Entries taken from a collection:

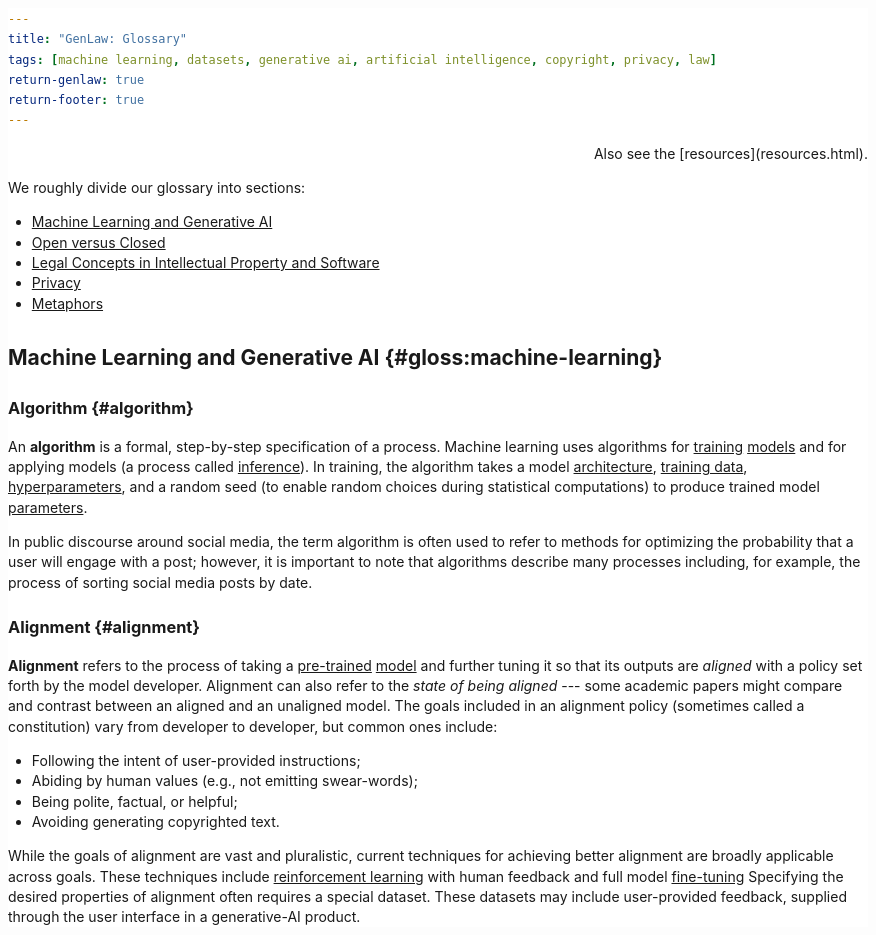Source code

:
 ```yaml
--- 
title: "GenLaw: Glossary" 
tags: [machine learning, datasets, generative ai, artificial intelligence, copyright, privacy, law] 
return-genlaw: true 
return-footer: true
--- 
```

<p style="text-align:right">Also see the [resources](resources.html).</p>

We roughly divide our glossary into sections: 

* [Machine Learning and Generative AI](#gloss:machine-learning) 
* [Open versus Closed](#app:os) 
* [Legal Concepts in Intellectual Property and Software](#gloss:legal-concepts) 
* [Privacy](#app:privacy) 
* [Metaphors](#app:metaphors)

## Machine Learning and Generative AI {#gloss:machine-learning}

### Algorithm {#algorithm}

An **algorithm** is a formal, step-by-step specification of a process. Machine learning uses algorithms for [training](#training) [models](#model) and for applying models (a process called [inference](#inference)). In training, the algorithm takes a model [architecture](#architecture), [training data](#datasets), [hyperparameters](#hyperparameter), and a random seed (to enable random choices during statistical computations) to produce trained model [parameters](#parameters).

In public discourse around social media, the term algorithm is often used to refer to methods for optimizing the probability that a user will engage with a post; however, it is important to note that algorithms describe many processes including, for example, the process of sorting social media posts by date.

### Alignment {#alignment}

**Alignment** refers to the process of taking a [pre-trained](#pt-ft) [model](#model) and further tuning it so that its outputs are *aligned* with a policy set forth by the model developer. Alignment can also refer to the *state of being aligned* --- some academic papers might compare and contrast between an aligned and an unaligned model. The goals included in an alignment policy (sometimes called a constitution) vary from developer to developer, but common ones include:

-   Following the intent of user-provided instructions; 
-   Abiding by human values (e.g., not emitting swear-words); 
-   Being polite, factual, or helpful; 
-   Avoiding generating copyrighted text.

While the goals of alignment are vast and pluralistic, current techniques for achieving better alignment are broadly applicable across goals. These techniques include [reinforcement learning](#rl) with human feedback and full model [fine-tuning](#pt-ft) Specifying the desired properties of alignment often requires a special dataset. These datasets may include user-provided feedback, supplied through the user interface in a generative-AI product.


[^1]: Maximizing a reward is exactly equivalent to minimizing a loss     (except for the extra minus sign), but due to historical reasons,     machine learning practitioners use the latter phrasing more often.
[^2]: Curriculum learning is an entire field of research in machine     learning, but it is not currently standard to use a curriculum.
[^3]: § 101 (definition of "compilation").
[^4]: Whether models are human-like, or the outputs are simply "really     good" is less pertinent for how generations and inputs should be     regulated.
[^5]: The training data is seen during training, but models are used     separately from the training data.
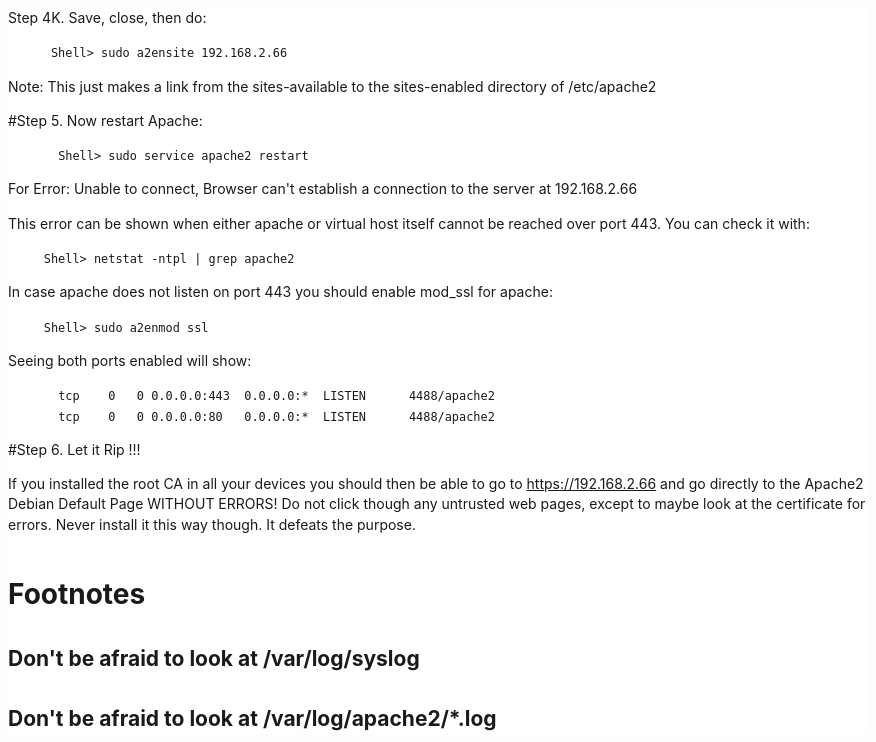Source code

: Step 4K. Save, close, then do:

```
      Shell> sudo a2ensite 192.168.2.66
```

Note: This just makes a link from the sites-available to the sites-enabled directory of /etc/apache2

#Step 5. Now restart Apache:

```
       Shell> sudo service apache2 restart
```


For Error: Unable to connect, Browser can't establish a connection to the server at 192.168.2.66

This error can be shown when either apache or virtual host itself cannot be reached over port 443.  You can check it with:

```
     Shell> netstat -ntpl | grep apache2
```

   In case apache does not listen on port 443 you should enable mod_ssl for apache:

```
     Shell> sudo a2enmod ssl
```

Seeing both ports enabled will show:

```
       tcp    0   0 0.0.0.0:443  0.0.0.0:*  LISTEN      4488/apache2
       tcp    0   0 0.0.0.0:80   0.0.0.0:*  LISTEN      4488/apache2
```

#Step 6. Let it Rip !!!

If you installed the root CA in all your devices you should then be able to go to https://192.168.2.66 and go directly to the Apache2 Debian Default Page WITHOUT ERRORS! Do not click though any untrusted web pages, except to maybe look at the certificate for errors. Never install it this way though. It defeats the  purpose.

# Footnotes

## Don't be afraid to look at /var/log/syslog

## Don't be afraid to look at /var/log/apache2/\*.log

**Required work:** This calls for an exact copy of all the entries above, with the pictures omitted.

**Solution below:**
Source code

:
 ```yaml
--- 
title: "GenLaw: Glossary" 
tags: [machine learning, datasets, generative ai, artificial intelligence, copyright, privacy, law] 
return-genlaw: true 
return-footer: true
--- 
```

<p style="text-align:right">Also see the [resources](resources.html).</p>

We roughly divide our glossary into sections: 

* [Machine Learning and Generative AI](#gloss:machine-learning) 
* [Open versus Closed](#app:os) 
* [Legal Concepts in Intellectual Property and Software](#gloss:legal-concepts) 
* [Privacy](#app:privacy) 
* [Metaphors](#app:metaphors)

## Machine Learning and Generative AI {#gloss:machine-learning}

### Algorithm {#algorithm}

An **algorithm** is a formal, step-by-step specification of a process. Machine learning uses algorithms for [training](#training) [models](#model) and for applying models (a process called [inference](#inference)). In training, the algorithm takes a model [architecture](#architecture), [training data](#datasets), [hyperparameters](#hyperparameter), and a random seed (to enable random choices during statistical computations) to produce trained model [parameters](#parameters).

In public discourse around social media, the term algorithm is often used to refer to methods for optimizing the probability that a user will engage with a post; however, it is important to note that algorithms describe many processes including, for example, the process of sorting social media posts by date.

### Alignment {#alignment}

**Alignment** refers to the process of taking a [pre-trained](#pt-ft) [model](#model) and further tuning it so that its outputs are *aligned* with a policy set forth by the model developer. Alignment can also refer to the *state of being aligned* --- some academic papers might compare and contrast between an aligned and an unaligned model. The goals included in an alignment policy (sometimes called a constitution) vary from developer to developer, but common ones include:

-   Following the intent of user-provided instructions; 
-   Abiding by human values (e.g., not emitting swear-words); 
-   Being polite, factual, or helpful; 
-   Avoiding generating copyrighted text.

While the goals of alignment are vast and pluralistic, current techniques for achieving better alignment are broadly applicable across goals. These techniques include [reinforcement learning](#rl) with human feedback and full model [fine-tuning](#pt-ft) Specifying the desired properties of alignment often requires a special dataset. These datasets may include user-provided feedback, supplied through the user interface in a generative-AI product.


[^1]: Maximizing a reward is exactly equivalent to minimizing a loss     (except for the extra minus sign), but due to historical reasons,     machine learning practitioners use the latter phrasing more often.
[^2]: Curriculum learning is an entire field of research in machine     learning, but it is not currently standard to use a curriculum.
[^3]: § 101 (definition of "compilation").
[^4]: Whether models are human-like, or the outputs are simply "really     good" is less pertinent for how generations and inputs should be     regulated.
[^5]: The training data is seen during training, but models are used     separately from the training data.
Source code

: Step 4K. Save, close, then do:

```
      Shell> sudo a2ensite 192.168.2.66
```

Note: This just makes a link from the sites-available to the sites-enabled directory of /etc/apache2

#Step 5. Now restart Apache:

```
       Shell> sudo service apache2 restart
```


For Error: Unable to connect, Browser can't establish a connection to the server at 192.168.2.66

This error can be shown when either apache or virtual host itself cannot be reached over port 443.  You can check it with:

```
     Shell> netstat -ntpl | grep apache2
```

   In case apache does not listen on port 443 you should enable mod_ssl for apache:

```
     Shell> sudo a2enmod ssl
```

Seeing both ports enabled will show:

```
       tcp    0   0 0.0.0.0:443  0.0.0.0:*  LISTEN      4488/apache2
       tcp    0   0 0.0.0.0:80   0.0.0.0:*  LISTEN      4488/apache2
```

#Step 6. Let it Rip !!!

If you installed the root CA in all your devices you should then be able to go to https://192.168.2.66 and go directly to the Apache2 Debian Default Page WITHOUT ERRORS! Do not click though any untrusted web pages, except to maybe look at the certificate for errors. Never install it this way though. It defeats the  purpose.

# Footnotes

## Don't be afraid to look at /var/log/syslog

## Don't be afraid to look at /var/log/apache2/\*.log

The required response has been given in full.